= Basilides (patricius) =

Basilides was a Byzantine official who held the office of magister officiorum during the reign of Emperor Justinian I (r. 527–565). He was a member of the commission responsible for forming the Corpus Juris Civilis.

On February 13, 528, Basilides was appointed as a member of the commission preparing the Corpus Juris Civilis, serving under Tribonian. Their work was completed in 529. While this is the first chronological mention of him, the text of his appointment mentions him as being already a vir excellentissimus ("most excellent man"), a former praetorian prefect of the East and a patrician. His title of praetorian prefect has been suggested to be honorific, as modern historians find it strange that Basilides could have served in this high-ranking position prior to holding lower offices.

On April 7, 529, official texts mention Basilides as the serving praetorian prefect of Illyricum, a rank lower than his previous title of praetorian prefect of the East. A passage of the Greek Anthology mentions a "Basilius" (Basil) who had served as praetorian prefect of Illyricum and whose statue reportedly stood over the east gate of Thessalonica. Cyril Mango has suggested that this "Basilius" was actually Basilides.

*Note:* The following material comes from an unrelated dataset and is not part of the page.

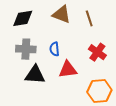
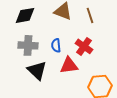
red cross: (97, 52) -> (84, 46), moved
black triangle: (35, 75) -> (37, 70), turned 40

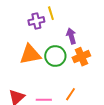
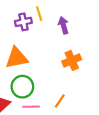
purple arrow: (71, 36) -> (63, 25), moved
green circle: (55, 56) -> (22, 87), moved

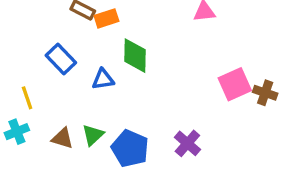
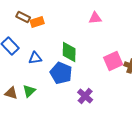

In January 532, the Chronicon Paschale identifies Basilides as the deputy magister officiorum, replacing Hermogenes who had taken up military duties in the Iberian War against the Sassanid Empire. Basilides was eventually replaced by Strategius.

During the Nika riots (January 532), Basilides, Constantiolus, and Mundus served as envoys of Emperor Justinian I to the rioting crowds. They partly attempted to calm the rioters and partly attempted to understand the causes of their wrath. Their report to the Byzantine emperor placed the blame for the uprising on the unpopular financial ministers John the Cappadocian, Tribonian, and Eudaemon, leading to their dismissal from office. Basilides replaced Tribonian as quaestor sacri palatii, the senior legal authority in the Byzantine Empire. He was apparently considered more "acceptable to the people". Soon after, however, he joined Mundus in his attack on the Hippodrome of Constantinople that crushed the revolt.

Basilides likely held his position as quaestor for a couple years at most, for Tribonian was reinstated in late 534 or early 535. A later narrative on the building of the Hagia Sophia claims that Basilides helped raise money and material for the building project. However, the narrative involves several miracles and is considered unreliable. Basildes's actual role in the project, if any, remains uncertain.

Basilides is next recorded holding the title of magister officiorum. His term lasted from March 18, 536 to November 22, 539. He was also an honorary consul in this period. John of Ephesus reports that Pope Agapetus I, visiting Constantinople, sent a magister and the Excubitors against Zooras, an adherent of Monophysitism. Since the events are dated to March 536, the unnamed magister was probably Basilides. In 539, Emperor Justinian replaced Basilides with Peter the Patrician.

Nothing is known of Basilides following the 530s. The late 10th-century Patria of Constantinople reports that the location of his palace in Constantinople was still known by Basilides's name, centuries following his death.